REUTERSDie historische Dürre in den USA und Indien sorgt für massive Ernteausfälle. Es droht eine weltweite Nahrungskrise. Die G20 wollen gegensteuern, doch für die Ärmsten der Welt könnte es schon zu spät sein.

http://www.spiegel.de/wirtschaft/unt...849738,00.html
  1. #1

    Das ist doch pervers

    Zitat von sysop Beitrag anzeigen
    Die historische Dürre in den USA und Indien sorgt für massive Ernteausfälle. Es droht eine weltweite Nahrungskrise. Die G20 wollen gegensteuern, doch für die Ärmsten der Welt könnte es schon zu spät sein.

    Dürre in USA und Indien: G20 wollen neue Nahrungskrise verhindern - SPIEGEL ONLINE
    Mich wundert das nicht. Wenn der Anbau für Treibstoffe lukrativer ist müssen zwangsläufig die Flächen für den Nahrungsanbau darunter leiden. Aus diesem Grund habe ich auch noch nie E10 getankt. Nicht aus Angst das dies mein armer Motor nicht verträgt, sondern weil das einfach pervers ist mit Nahrungsmitteln Auto zu fahren.
  2. #2

    Jahrhundert-Dürre?

    Willkommen in der neuen Welt des Anthropozäums. Wenn das jetzt die dritte Jahrhundertdürre in 4 Jahren ist, ist doch das Wort fehl am Platz.

    Und die Ursache ist inzwischen auch klar: Globale Erwärmung. Statistisch nachgewiesen.

    Und wir haben noch gar nichts gesehen. 0.8 Grad Erwärmung, mit weitern 0.8 in der Pipeline und 6 Grad bis zum Ende des Jahrhunderts bei Beibehaltung des momentanen Emissionswachstums.
  3. #3

    Wir sollten noch mehr Nahrungsmittel

    in Kraftfahrzeugen und Biogasanlagen verbrennen!
    dann erreichen wir das Traumziel aller grünen Gutmenschen, die "Mutter Erde" ohne Menschen, viel schneller!
  4. #4

    Unser Wohlstand ...

    Zitat von sysop Beitrag anzeigen
    Die historische Dürre in den USA und Indien sorgt für massive Ernteausfälle. Es droht eine weltweite Nahrungskrise. Die G20 wollen gegensteuern, doch für die Ärmsten der Welt könnte es schon zu spät sein.

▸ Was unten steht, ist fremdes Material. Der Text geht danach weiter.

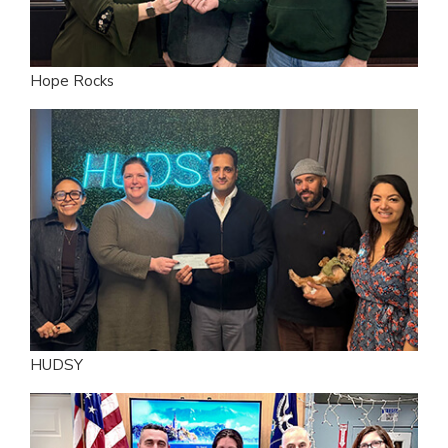
Hope Rocks
HUDSY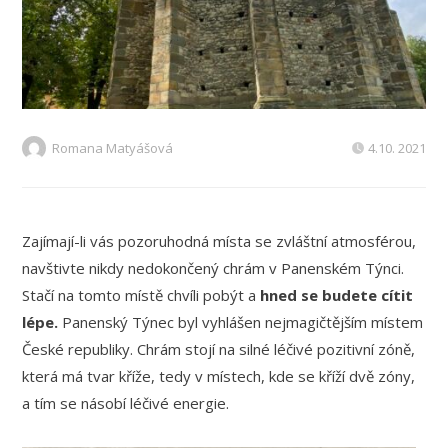
Romana Matyášová
4.10. 2021
Zajímají-li vás pozoruhodná místa se zvláštní atmosférou,
navštivte nikdy nedokončený chrám v Panenském Týnci.
Stačí na tomto místě chvíli pobýt a
hned se budete cítit
lépe.
Panenský Týnec byl vyhlášen nejmagičtějším místem
České republiky. Chrám stojí na silné léčivé pozitivní zóně,
která má tvar kříže, tedy v místech, kde se kříží dvě zóny,
a tím se násobí léčivé energie.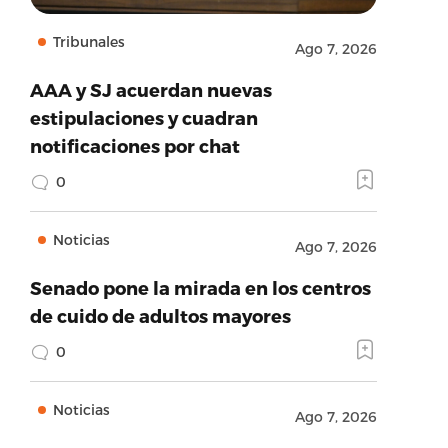
Tribunales
Ago 7, 2026
AAA y SJ acuerdan nuevas
estipulaciones y cuadran
notificaciones por chat
0
Noticias
Ago 7, 2026
Senado pone la mirada en los centros
de cuido de adultos mayores
0
Noticias
Ago 7, 2026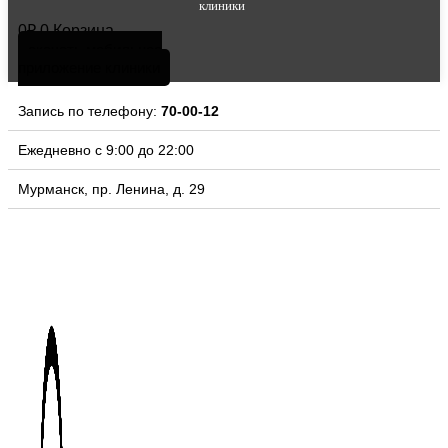
клиники
0
₽
0
Корзина
скачать мобильное
приложение клиники
Запись по телефону:
70-00-12
Ежедневно с 9:00 до 22:00
Мурманск, пр. Ленина, д. 29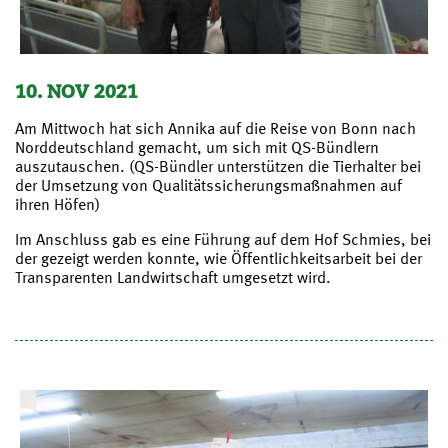
10. NOV 2021
Am Mittwoch hat sich Annika auf die Reise von Bonn nach
Norddeutschland gemacht, um sich mit QS-Bündlern
auszutauschen. (QS-Bündler unterstützen die Tierhalter bei
der Umsetzung von Qualitätssicherungsmaßnahmen auf
ihren Höfen)
Im Anschluss gab es eine Führung auf dem Hof Schmies, bei
der gezeigt werden konnte, wie Öffentlichkeitsarbeit bei der
Transparenten Landwirtschaft umgesetzt wird.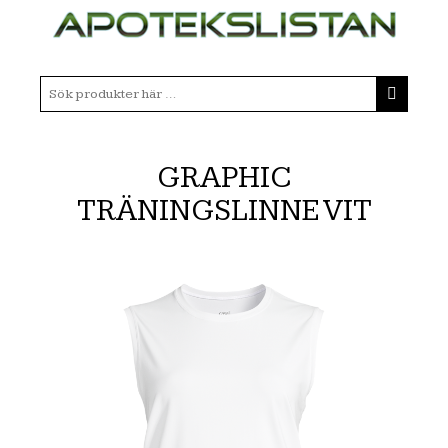
GRAPHIC
TRÄNINGSLINNE VIT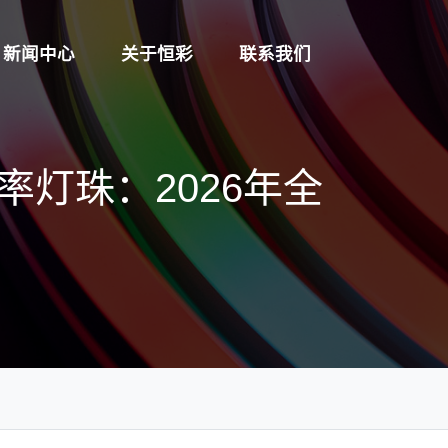
新闻中心
关于恒彩
联系我们
功率灯珠：2026年全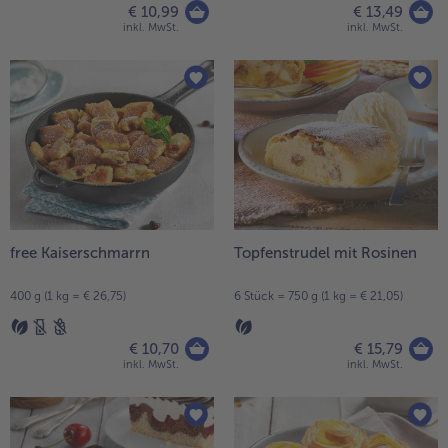
€ 10,99
€ 13,49
inkl. MwSt.
inkl. MwSt.
free Kaiserschmarrn
Topfenstrudel mit Rosinen
400 g (1 kg = € 26,75)
6 Stück = 750 g (1 kg = € 21,05)
€ 10,70
€ 15,79
inkl. MwSt.
inkl. MwSt.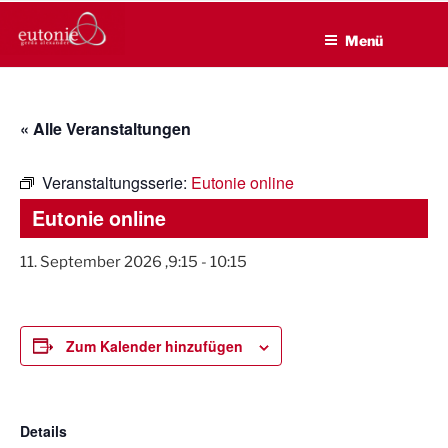
EUTONIE.DE
Zum
Lebensbalance durch körperliche Selbsterfahrung
Inhalt
Menü
springen
« Alle Veranstaltungen
Veranstaltungsserie:
Eutonie online
Eutonie online
11. September 2026 ,9:15
-
10:15
Zum Kalender hinzufügen
Details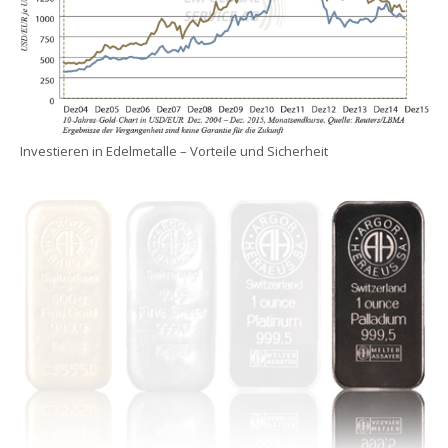
Investieren in Edelmetalle – Vorteile und Sicherheit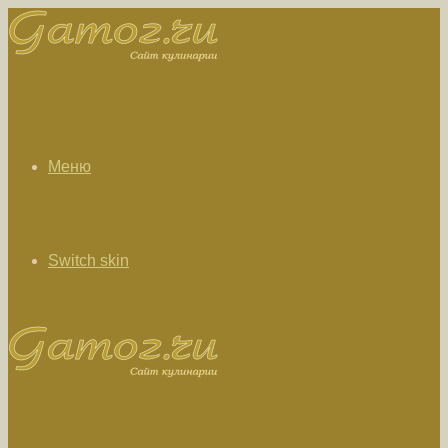
Меню
Switch skin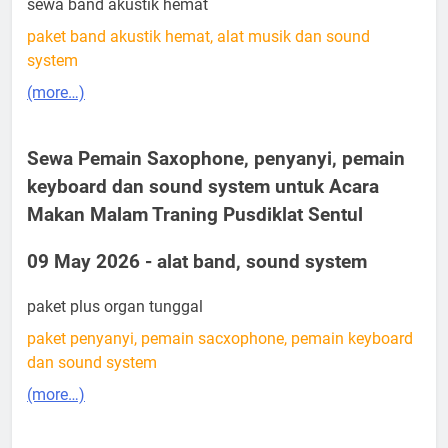
sewa band akustik hemat
paket band akustik hemat, alat musik dan sound
system
(more…)
Sewa Pemain Saxophone, penyanyi, pemain
keyboard dan sound system untuk Acara
Makan Malam Traning Pusdiklat Sentul
09 May 2026 - alat band, sound system
paket plus organ tunggal
paket penyanyi, pemain sacxophone, pemain keyboard
dan sound system
(more…)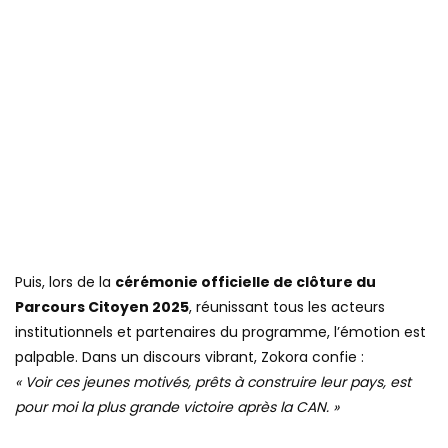
Puis, lors de la
cérémonie officielle de clôture du
Parcours Citoyen 2025
, réunissant tous les acteurs
institutionnels et partenaires du programme, l’émotion est
palpable. Dans un discours vibrant, Zokora confie :
« Voir ces jeunes motivés, prêts à construire leur pays, est
pour moi la plus grande victoire après la CAN. »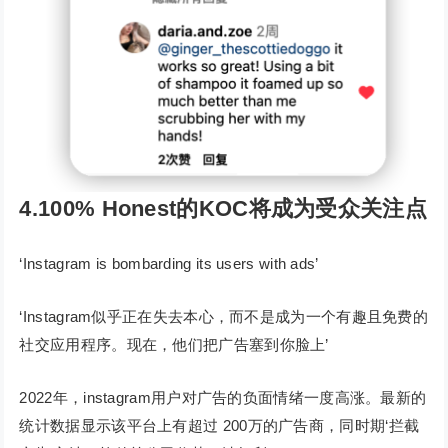
4.100% Honest的KOC将成为受众关注点
‘Instagram is bombarding its users with ads’
‘Instagram似乎正在失去本心，而不是成为一个有趣且免费的
社交应用程序。现在，他们把广告塞到你脸上’
2022年，instagram用户对广告的负面情绪一度高涨。最新的
统计数据显示该平台上有超过 200万的广告商，同时期‘拦截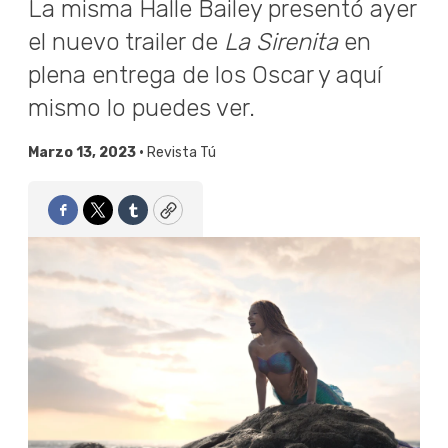
La misma Halle Bailey presentó ayer
el nuevo trailer de
La Sirenita
en
plena entrega de los Oscar y aquí
mismo lo puedes ver.
Marzo 13, 2023 •
Revista Tú
Facebook
Twitter
Tumblr
Copy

    Dürre in USA und Indien: G20 wollen neue Nahrungskrise verhindern - SPIEGEL ONLINE
    ...basiert zu einem großen Teil darauf, dass es anderen schlecht geht. Biosprit ist nur eines der absurden Beispiele. Aber auch bei der aktuellen Getreidepreisrunde ist klar, wir werden kaum teurere Nahrungsmittel haben, während die Ärmsten nicht wissen, was sie essen sollen. Darauf können wir wirklich stolz sein, das ist richtig zivilisiert!
  5. #5

    auch Deutschland muß sich schämen !!!

    Und wir erdreisten uns auch noch Lebensmittel zu Bio-Sprit zu machen während anderorts die Menschen nichts zu essen haben. Pfui ! Auch aus diesem Grund tanke ich niemals E 10 - Kraftstoff.
  6. #6

    rene

    Ähnlich misserabel für die Welternährung wäre ein absinken des CO2-Gehaltes in der Luft.
    Aber politisch gewollt und finanziert wird nur das eine Sägen am Ast ...
  7. #7

    Schon wieder eine Jahrhundert-Dürre!?

    So schrecklich das ganze nun tatsächlich ist, aber von einer "Jahrhundert-Dürre" zu schreiben,halte ich angesichts der Tatsache das wir grad mal rund 12 Jahre "geschafft" haben vielleicht doch etwas voreilig,oder?
    Wollen wir hoffen das es in 88 Jahren heißt , das war eine "Jahrhundert-Dürre" und das sowas in Zukunft nichtmehr so krass vorkommt.Allerdings bin ich da skeptisch.
  8. #8

    Eine Schande

    ist das hier und in anderen reichen Teilen der Welt Nahrungsmittel zu "Bio"Sprit zu machen, statt dafür Abfälle zu verwenden.
    Hier in der Gegend werden großflächig Solaranlagen auf ehemalige Äcker gestellt, die fallen jetzt für die Nahrungsmittelproduktion aus. Steigende Preise freut sicher die Bauern, aber zahlen können die nicht alle.
    Die Spekulanten geben dann den Rest in dem sie die Ware spekulativ verteuern.
    Dem müsste ein Riegel vorgeschoben werden.
  9. #9

    Zitat von sysop Beitrag anzeigen
    Die historische Dürre in den USA und Indien sorgt für massive Ernteausfälle. Es droht eine weltweite Nahrungskrise. Die G20 wollen gegensteuern, doch für die Ärmsten der Welt könnte es schon zu spät sein.

    Dürre in USA und Indien: G20 wollen neue Nahrungskrise verhindern - SPIEGEL ONLINE
    da spitzenpolitiker nie verhungern, wird sich dadran auch nie was ändern. eigentlich dürfte es in der genwelt von monsanto keine hungerkrisen mehr geben, denn damit werben die ja für ihr dekadentes überzuchtgetreide. in wahrheit gehts nur um milliardengewinne auf kosten der ärmsten. denn denen schenkt auch monsanto nix.